— EXTRACTED TEXT —
-- Begin --
Interwoven Collective Memory
This essay examines Khadija Baker’s performative work My Little Voice Can’t Lie and its relationship with certain aspects of collectivity and its physical expression. Khadija Baker was born in Amuda, Syria, and has lived and worked in Montreal, Canada, since she left Kurdistan about twenty years ago. Having experienced displacement herself, she addresses this topic in her artistic work using various media and methods of research. Besides her artistic research, she also has an academic approach as a member of the Centre for Oral History and Digital Storytelling at Concordia University.
Baker has performed her work My Little Voice Can’t Lie in art institutions across Canada and Australia and various public spaces such as libraries, on the street, and on a ferry (Baker 4). Resting in a seated position for about one hour, she has her hair plaited in several long braids with in-ear headphones embedded at the end of each braid. Viewers are invited to approach the artist and listen to a recorded text created from stories of displaced Kurdish women, including the artist’s own story. The soundtrack is looped, and viewers need to stand quite close to Baker to hold the braids in their hands and press the ends to their ears in order to hear the recordings. Thus, the performance includes not only an experience of listening but also physical proximity with the artist and the other viewers.
Two aspects of collectivity emerge in the reception of this performance. The first consists of the act of listening to the re-transmission of the displaced women’s stories, which ensures their preservation in contemporary memory. The second aspect is that the performance is based on participatory storytelling. Several women with similar experiences of displacement tell different stories about their experiences. This plurality of voices is essential to the process of remembering, where the common denominators of belonging and having similar experiences find their way into a chorus. These two forms of collectivity—the act of listening and the practice of storytelling—result in an expanded communal authorship. The concept of collective remembering thus also includes the recipients and becomes a joint performative act.
-- End --
— EXERCISE BRIEF —
Can you quote, word for word, the passage of the essay on Khadija Baker's performance that opens with the words "Baker has performed" and closes with "the other viewers."?

— GIVEN DATA —
-- Begin --
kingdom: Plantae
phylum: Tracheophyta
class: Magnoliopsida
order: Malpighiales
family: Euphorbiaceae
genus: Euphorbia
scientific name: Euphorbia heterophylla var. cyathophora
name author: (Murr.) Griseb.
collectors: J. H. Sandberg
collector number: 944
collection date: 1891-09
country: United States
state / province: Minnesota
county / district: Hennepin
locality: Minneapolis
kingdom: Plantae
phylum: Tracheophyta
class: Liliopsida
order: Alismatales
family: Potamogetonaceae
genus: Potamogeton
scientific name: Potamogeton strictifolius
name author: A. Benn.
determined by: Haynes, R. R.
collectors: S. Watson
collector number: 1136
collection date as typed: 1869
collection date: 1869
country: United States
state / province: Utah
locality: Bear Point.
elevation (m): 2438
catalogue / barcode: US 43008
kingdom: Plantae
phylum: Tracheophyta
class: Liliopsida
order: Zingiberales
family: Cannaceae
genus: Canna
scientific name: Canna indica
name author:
-- End --
— RESULT —
Baker has performed her work My Little Voice Can’t Lie in art institutions across Canada and Australia and various public spaces such as libraries, on the street, and on a ferry (Baker 4). Resting in a seated position for about one hour, she has her hair plaited in several long braids with in-ear headphones embedded at the end of each braid. Viewers are invited to approach the artist and listen to a recorded text created from stories of displaced Kurdish women, including the artist’s own story. The soundtrack is looped, and viewers need to stand quite close to Baker to hold the braids in their hands and press the ends to their ears in order to hear the recordings. Thus, the performance includes not only an experience of listening but also physical proximity with the artist and the other viewers.